Alonso nam na het seizoen 2018 afscheid van de Formule 1 nadat hij enkele dramatische jaren kende bij McLaren. De tweevoudig wereldkampioen keerde vorig jaar terug bij Alpine, waar hij niet om zeges of podiumplekken strijdt maar wel op een competitief niveau meedoet.

Dat laatste was nog wel een punt van zorg voor Alonso, die daardoor twijfelde of een comeback wel verstandig zou zijn wetende dat het bijvoorbeeld bij Michael Schumacher en Kimi Räikkönen ook geen succes was. “Als je besluit om terug te keren, dan moet je een paar dingen weer aan de kant schuiven – familie en vrienden – en volledige toewijding hebben voor het werk, het reizen, het fysieke aspect, het mentale aspect en de druk die je voelt”, zegt Alonso in gesprek met The Race.

Lees ook: Alonso mist het winnen en strijd om podium, maar is ‘erg trots’ op comeback

Daarom betekende de tweede startplek in Canada ‘veel’ voor Alonso. “Omdat je Fernando Alonso bent kijkt iedereen of je wel goed presteert”, legt hij uit. “En ik weet dat er in het verleden een paar voorbeelden waren van coureurs die terugkwamen, Kimi of Michael… we hadden allemaal het gevoel dat ze niet meer dezelfde waren. En dat wilde ik niet in mijn comeback.”

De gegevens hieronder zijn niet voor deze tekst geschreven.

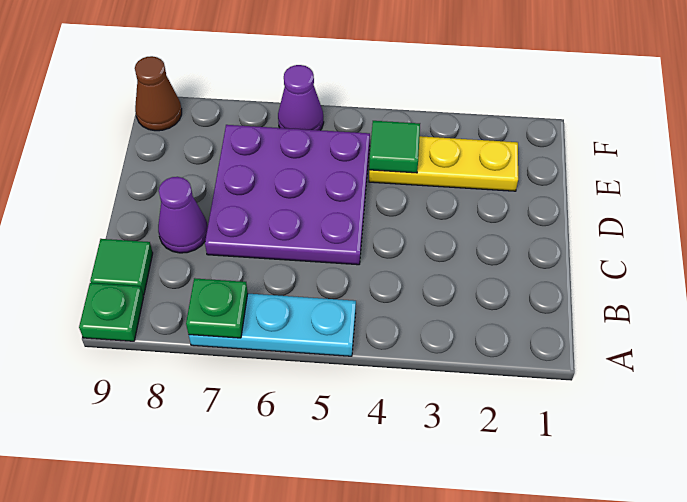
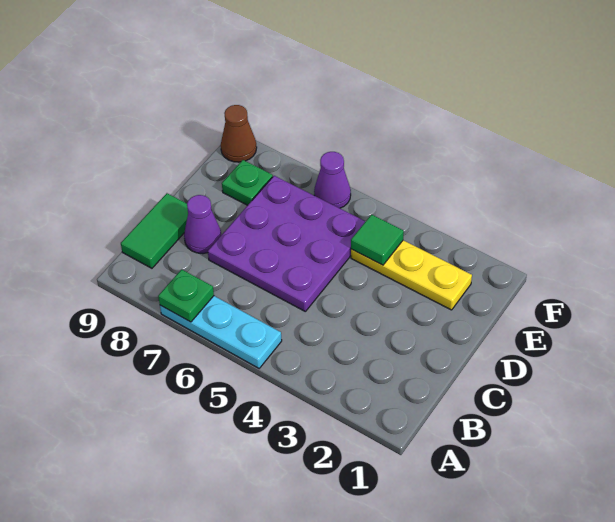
green plate A9 level 1 -> green plate E8 level 1
green tile B9 level 1 -> green tile B9:C9 level 1

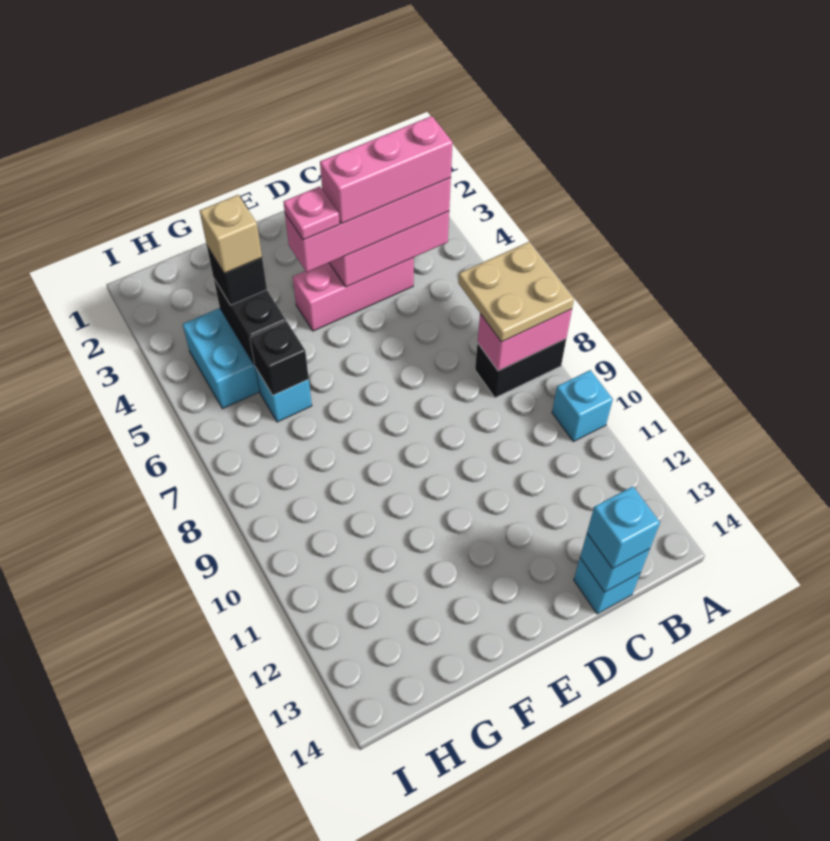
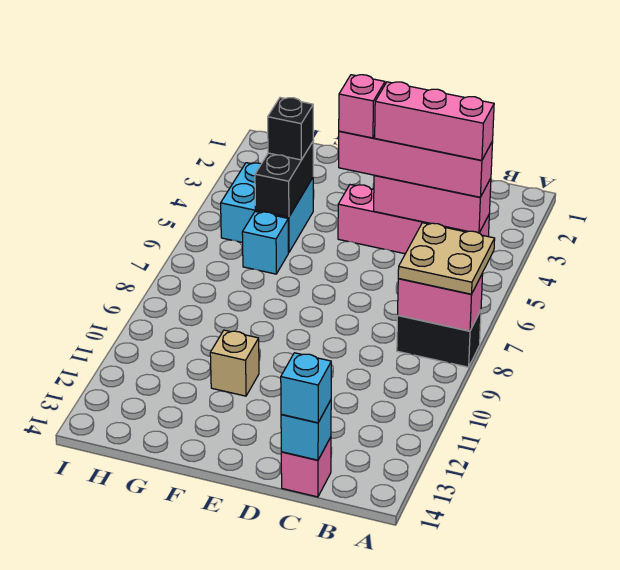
cyan brick A10 level 1 -> none
pink brick C4:E4 level 1 -> pink brick B4:E4 level 1
cyan brick C14 level 1 -> pink brick C14 level 1
pink plate E4 level 4 -> pink brick E4 level 4
tan brick G4 level 4 -> tan brick F11 level 1
black brick G6 level 2 -> none

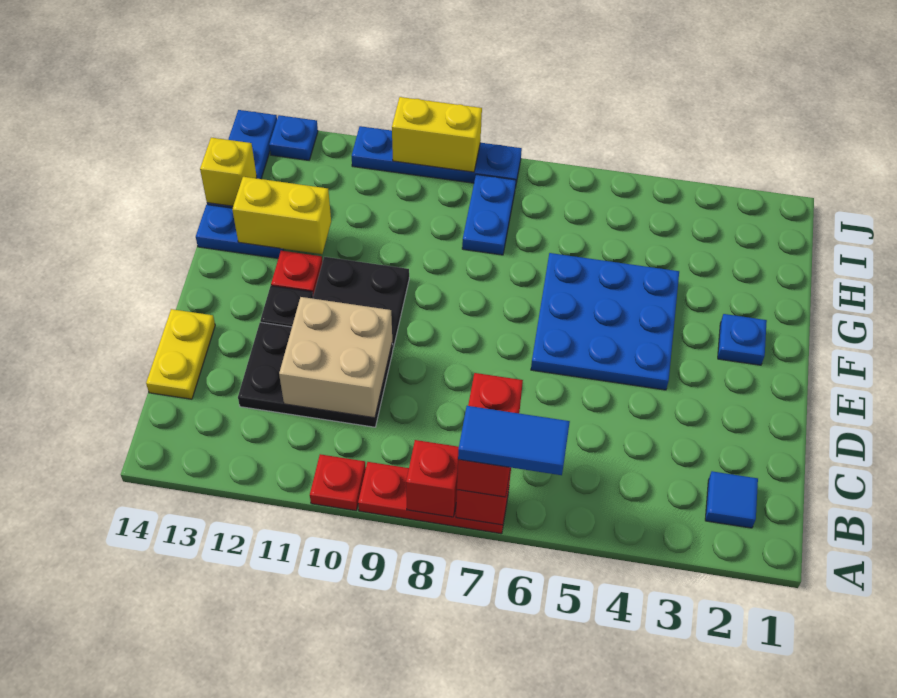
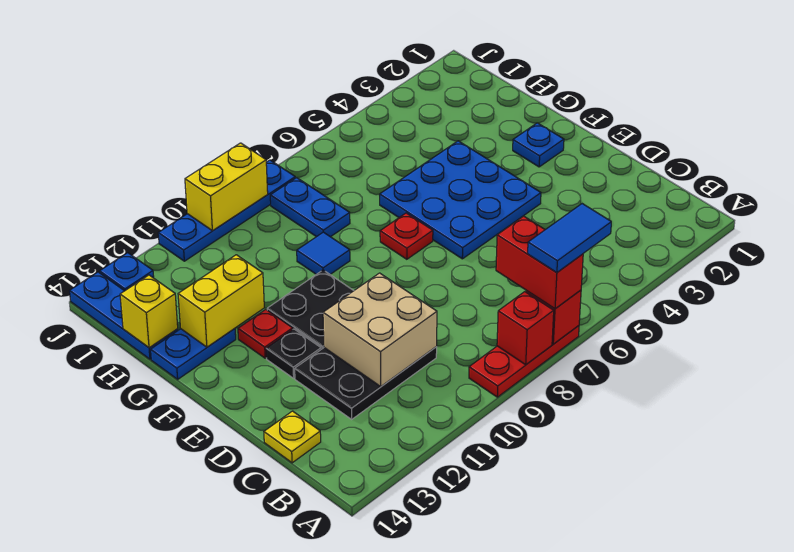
red plate A10 level 1 -> red plate F7 level 1
blue tile B2 level 1 -> blue tile G9 level 1
yellow plate C14:D14 level 1 -> yellow plate C14 level 1

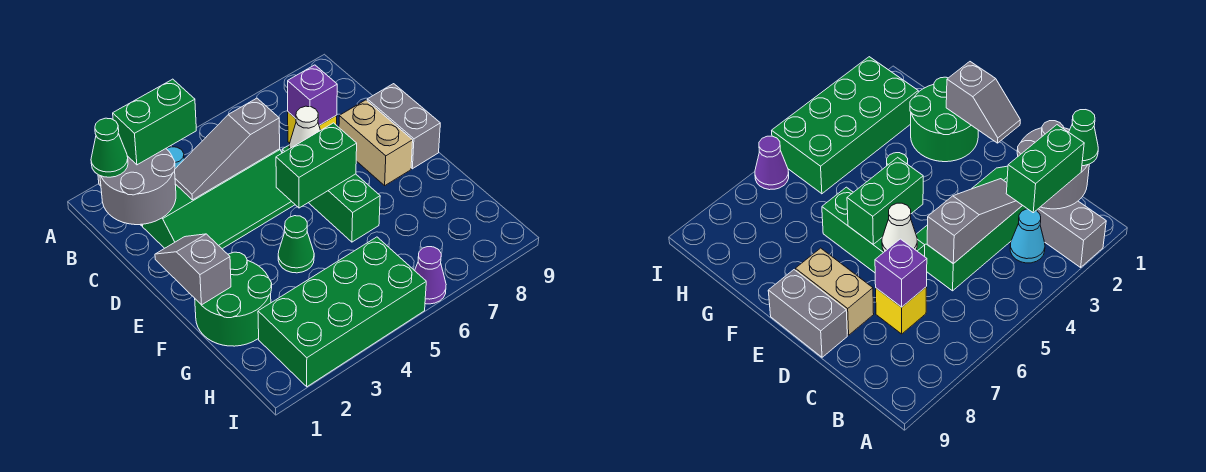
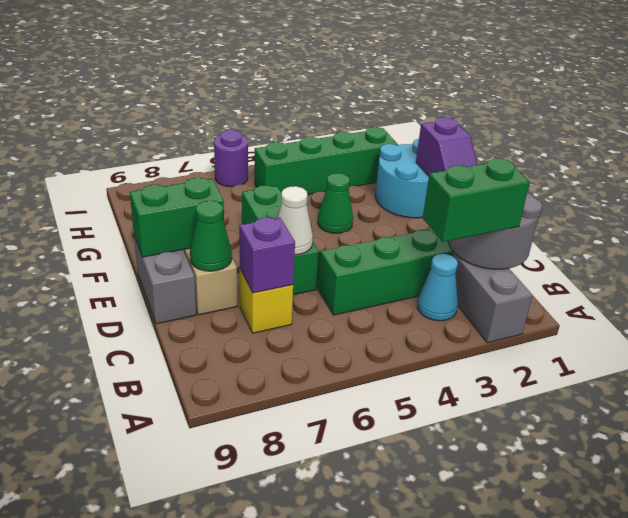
green cone B1 level 3 -> green cone D8 level 2
grey slope C3:C5 level 2 top 5 -> none
grey slope E1:F1 level 2 top F -> purple slope E1:F1 level 2 top F
green brick E5:E6 level 2 -> green brick E8:E9 level 2
green round brick F1:G2 level 1 -> cyan round brick F1:G2 level 1
green brick H2:I5 level 1 -> green brick H2:H5 level 1
purple cone I6 level 1 -> purple round brick I6 level 1

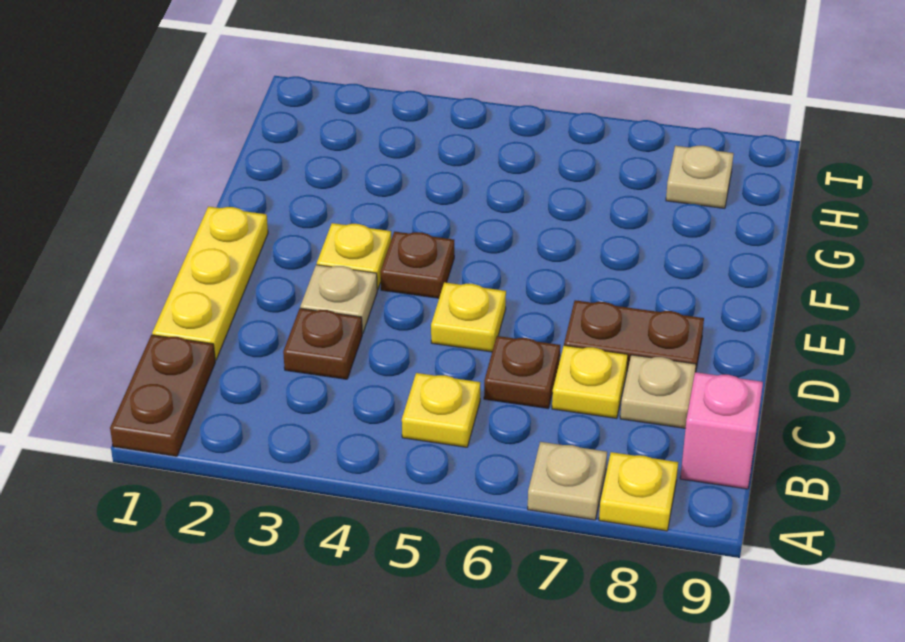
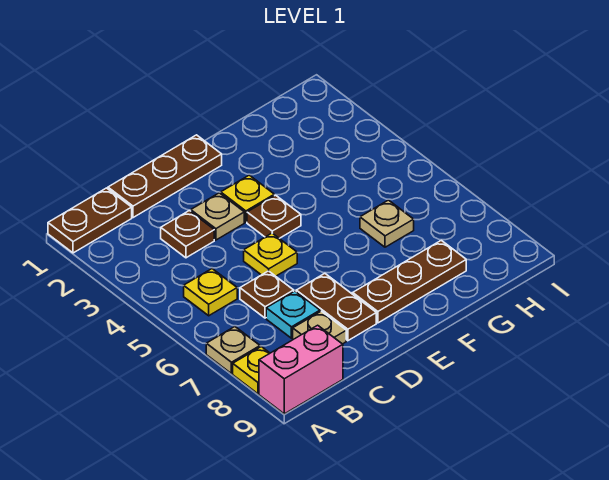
pink brick B9 level 1 -> pink brick A9:B9 level 1
yellow plate C1:E1 level 1 -> brown plate C1:E1 level 1
yellow plate C7 level 1 -> cyan plate C7 level 1
none -> brown plate E8:G8 level 1
tan plate H8 level 1 -> tan plate G6 level 1

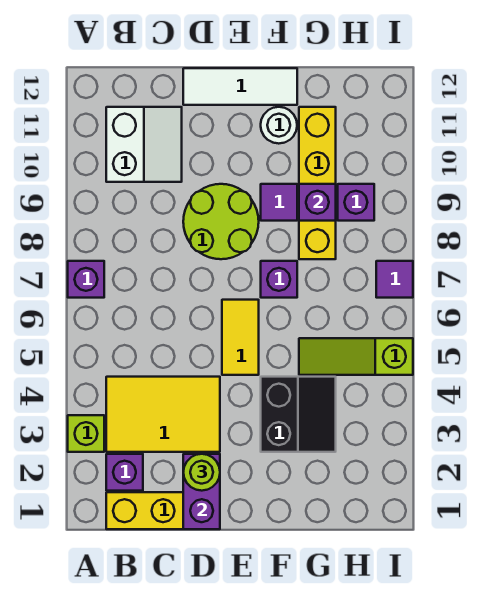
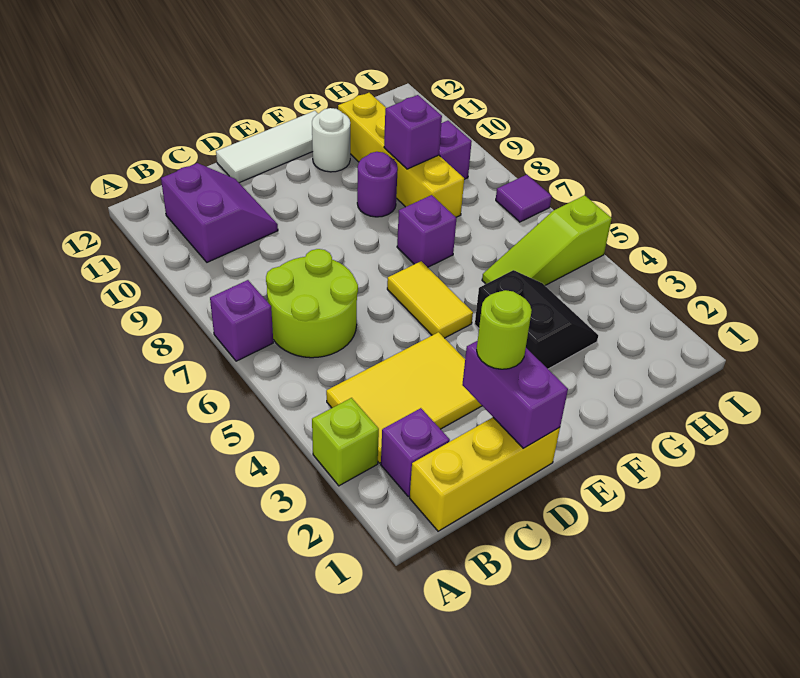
white slope B10:C11 level 1 top B -> purple slope B10:C11 level 1 top B
lime round brick D8:E9 level 1 -> lime round brick B6:C7 level 1
purple tile F9 level 1 -> purple round brick F9 level 1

Na anderhalf jaar stelt Alonso dat hij daar ‘min of meer’ in is geslaagd. “Ik ben nog steeds dezelfde. En dat was belangrijk voor mij.” Maar voor de tweevoudig wereldkampioen is het ook belangrijk dat hij zichzelf bewijst. “Ook al voelde ik van binnen dat ik dezelfde was, ik moet het af en toe bewijzen en weekenden als Canada helpen om dat gevoel in de paddock te hebben”, aldus de Alpine-coureur.